[Opening Data provided section]

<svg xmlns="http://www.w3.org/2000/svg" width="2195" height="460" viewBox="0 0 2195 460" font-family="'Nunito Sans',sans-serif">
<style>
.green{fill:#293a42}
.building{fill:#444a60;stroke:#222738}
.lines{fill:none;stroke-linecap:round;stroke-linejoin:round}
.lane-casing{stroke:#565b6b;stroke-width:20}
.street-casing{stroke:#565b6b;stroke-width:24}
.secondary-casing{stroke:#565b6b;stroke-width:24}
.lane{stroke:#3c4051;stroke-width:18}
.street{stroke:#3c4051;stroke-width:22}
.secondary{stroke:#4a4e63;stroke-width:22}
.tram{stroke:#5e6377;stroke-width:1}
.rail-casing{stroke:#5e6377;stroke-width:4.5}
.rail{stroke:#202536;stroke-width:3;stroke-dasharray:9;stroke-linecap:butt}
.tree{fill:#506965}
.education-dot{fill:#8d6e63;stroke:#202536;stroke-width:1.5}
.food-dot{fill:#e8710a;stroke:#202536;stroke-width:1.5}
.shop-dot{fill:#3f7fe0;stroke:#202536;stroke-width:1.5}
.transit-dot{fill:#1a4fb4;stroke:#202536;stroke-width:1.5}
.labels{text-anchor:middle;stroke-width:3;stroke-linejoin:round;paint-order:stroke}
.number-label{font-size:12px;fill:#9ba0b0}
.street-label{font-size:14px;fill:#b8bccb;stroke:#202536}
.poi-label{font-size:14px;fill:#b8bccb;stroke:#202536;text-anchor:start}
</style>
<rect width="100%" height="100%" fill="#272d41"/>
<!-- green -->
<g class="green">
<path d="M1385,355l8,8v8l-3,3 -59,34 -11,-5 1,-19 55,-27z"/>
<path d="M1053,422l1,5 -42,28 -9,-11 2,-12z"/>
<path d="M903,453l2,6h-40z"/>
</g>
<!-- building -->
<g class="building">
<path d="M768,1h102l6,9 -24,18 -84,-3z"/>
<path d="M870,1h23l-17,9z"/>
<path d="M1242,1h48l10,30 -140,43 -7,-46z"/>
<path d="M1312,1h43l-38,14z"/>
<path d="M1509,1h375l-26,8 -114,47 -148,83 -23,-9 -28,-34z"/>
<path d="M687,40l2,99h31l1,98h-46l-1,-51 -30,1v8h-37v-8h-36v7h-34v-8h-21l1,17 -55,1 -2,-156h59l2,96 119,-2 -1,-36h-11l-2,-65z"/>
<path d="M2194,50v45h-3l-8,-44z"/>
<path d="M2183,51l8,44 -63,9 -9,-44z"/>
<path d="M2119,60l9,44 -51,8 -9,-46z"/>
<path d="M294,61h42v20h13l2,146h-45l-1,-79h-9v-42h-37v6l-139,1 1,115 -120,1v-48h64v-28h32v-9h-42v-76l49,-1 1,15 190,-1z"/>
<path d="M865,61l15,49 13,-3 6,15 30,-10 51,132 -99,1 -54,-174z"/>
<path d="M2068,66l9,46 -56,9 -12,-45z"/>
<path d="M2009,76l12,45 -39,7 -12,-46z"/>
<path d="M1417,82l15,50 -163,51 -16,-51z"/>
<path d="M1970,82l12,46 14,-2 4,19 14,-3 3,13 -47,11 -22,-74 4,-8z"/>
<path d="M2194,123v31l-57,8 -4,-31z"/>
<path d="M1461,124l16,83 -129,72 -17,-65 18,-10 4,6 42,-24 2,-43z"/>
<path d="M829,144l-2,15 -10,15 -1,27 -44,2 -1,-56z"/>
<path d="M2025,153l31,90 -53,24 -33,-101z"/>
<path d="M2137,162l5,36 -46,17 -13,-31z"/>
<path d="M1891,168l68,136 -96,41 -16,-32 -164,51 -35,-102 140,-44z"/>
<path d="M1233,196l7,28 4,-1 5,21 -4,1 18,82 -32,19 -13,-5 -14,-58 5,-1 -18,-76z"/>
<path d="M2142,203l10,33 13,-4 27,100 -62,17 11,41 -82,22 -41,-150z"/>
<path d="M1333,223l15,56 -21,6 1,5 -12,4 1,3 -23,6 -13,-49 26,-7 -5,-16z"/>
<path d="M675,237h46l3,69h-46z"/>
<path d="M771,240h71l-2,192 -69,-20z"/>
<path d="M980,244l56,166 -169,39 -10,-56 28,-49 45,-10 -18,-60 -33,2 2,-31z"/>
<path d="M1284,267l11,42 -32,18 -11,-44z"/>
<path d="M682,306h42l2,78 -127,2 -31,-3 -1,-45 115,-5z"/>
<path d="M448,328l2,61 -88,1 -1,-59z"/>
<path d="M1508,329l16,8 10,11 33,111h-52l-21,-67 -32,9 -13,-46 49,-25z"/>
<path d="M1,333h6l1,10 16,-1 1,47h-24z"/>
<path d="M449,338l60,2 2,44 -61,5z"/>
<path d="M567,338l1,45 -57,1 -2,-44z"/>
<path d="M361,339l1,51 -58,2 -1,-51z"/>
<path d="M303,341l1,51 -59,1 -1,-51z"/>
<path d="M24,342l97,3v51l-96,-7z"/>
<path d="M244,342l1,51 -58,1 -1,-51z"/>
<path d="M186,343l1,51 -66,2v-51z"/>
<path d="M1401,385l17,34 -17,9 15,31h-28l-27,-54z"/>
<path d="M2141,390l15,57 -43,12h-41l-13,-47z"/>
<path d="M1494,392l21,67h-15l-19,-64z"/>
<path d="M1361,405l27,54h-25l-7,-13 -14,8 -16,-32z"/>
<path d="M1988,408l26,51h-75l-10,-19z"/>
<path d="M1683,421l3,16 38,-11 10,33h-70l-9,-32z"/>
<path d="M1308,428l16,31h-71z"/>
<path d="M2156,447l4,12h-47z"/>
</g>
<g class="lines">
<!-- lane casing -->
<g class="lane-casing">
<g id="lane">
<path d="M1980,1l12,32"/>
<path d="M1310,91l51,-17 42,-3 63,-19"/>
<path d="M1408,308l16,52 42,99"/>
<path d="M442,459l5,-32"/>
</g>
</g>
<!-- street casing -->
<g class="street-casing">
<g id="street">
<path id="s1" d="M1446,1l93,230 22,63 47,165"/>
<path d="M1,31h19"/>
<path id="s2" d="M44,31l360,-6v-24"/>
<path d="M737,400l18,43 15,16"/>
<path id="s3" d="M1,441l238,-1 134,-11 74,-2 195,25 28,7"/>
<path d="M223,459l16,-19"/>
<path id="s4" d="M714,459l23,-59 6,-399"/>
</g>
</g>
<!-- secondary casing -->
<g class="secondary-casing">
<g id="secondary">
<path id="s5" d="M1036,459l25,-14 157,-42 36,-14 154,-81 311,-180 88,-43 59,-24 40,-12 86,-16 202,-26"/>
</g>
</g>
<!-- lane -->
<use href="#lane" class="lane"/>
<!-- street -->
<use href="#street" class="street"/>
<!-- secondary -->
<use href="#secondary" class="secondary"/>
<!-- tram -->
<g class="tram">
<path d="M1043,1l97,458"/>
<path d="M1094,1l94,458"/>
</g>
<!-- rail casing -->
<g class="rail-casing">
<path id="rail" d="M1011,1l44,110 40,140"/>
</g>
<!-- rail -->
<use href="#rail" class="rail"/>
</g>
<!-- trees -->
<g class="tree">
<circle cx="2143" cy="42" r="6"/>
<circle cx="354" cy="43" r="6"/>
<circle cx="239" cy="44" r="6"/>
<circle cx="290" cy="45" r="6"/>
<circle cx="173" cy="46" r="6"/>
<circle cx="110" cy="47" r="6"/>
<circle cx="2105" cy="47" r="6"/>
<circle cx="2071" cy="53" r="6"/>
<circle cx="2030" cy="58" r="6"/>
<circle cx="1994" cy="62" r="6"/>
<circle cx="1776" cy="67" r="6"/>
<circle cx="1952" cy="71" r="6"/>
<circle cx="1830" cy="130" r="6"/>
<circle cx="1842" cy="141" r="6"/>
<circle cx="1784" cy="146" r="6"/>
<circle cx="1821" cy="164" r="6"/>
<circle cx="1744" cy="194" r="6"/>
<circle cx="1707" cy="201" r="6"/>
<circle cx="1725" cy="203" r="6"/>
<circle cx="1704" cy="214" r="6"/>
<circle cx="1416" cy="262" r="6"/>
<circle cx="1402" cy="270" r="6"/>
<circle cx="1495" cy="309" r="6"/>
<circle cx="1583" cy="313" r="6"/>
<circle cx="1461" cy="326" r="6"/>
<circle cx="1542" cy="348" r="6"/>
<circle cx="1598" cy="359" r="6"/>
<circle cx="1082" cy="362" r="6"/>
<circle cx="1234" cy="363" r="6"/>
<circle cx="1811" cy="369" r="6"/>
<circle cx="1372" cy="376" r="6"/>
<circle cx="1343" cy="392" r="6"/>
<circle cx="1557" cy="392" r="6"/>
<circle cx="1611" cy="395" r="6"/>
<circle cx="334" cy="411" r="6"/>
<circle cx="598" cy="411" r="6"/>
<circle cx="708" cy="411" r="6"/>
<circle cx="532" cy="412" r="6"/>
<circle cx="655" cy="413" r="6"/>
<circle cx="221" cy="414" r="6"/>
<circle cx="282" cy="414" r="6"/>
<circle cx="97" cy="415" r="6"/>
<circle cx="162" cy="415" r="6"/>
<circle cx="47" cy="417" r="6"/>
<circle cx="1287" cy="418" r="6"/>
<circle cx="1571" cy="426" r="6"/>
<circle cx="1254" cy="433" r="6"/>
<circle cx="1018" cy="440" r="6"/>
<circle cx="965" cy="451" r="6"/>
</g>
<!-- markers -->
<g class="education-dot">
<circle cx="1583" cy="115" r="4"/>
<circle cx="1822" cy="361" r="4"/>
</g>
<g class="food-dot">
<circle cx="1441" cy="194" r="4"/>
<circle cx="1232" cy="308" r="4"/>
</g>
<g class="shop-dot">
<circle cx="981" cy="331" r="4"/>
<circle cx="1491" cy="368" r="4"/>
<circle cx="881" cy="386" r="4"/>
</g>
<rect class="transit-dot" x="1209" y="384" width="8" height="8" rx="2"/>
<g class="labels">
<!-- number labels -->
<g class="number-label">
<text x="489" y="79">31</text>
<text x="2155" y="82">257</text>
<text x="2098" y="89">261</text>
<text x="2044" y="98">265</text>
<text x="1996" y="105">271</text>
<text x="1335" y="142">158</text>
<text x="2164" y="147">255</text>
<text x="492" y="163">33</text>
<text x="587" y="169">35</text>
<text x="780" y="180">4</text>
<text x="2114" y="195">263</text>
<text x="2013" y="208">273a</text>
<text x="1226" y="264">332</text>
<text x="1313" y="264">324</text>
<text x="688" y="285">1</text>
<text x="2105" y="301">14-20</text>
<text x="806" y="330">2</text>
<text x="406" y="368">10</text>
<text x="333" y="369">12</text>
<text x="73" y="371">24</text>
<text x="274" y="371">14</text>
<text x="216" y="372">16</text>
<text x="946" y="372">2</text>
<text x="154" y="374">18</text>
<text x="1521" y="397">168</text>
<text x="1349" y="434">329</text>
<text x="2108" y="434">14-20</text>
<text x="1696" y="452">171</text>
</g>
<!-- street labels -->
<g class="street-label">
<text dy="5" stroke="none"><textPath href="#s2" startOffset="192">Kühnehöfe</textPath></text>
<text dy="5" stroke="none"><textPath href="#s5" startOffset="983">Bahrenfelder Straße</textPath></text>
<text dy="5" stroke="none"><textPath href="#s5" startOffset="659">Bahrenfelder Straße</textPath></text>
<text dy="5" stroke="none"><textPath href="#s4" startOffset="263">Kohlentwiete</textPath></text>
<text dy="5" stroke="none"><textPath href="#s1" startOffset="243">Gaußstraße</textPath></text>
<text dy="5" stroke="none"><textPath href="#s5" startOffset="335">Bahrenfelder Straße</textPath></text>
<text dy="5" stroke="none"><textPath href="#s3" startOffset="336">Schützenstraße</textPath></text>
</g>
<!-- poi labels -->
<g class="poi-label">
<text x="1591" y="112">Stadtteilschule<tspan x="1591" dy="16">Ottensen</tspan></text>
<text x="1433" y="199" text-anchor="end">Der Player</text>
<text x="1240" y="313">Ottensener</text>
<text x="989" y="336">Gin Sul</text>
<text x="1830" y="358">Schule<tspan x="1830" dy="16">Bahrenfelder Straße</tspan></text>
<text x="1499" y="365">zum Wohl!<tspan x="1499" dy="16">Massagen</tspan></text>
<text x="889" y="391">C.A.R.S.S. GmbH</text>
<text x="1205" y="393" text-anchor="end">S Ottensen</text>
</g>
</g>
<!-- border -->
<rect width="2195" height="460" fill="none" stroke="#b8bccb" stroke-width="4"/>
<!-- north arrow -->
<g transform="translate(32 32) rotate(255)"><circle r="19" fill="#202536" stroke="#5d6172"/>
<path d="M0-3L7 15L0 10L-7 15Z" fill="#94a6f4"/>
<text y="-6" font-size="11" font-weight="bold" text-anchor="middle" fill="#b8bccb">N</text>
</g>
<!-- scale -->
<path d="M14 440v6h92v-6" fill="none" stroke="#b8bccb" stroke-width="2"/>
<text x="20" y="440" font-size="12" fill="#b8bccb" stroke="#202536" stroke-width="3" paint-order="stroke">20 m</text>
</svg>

[Closing Data provided section]

● **What you need to do**
Take each line above that contains "linecap" and copy it out.

● **Result below**
.lines{fill:none;stroke-linecap:round;stroke-linejoin:round}
.rail{stroke:#202536;stroke-width:3;stroke-dasharray:9;stroke-linecap:butt}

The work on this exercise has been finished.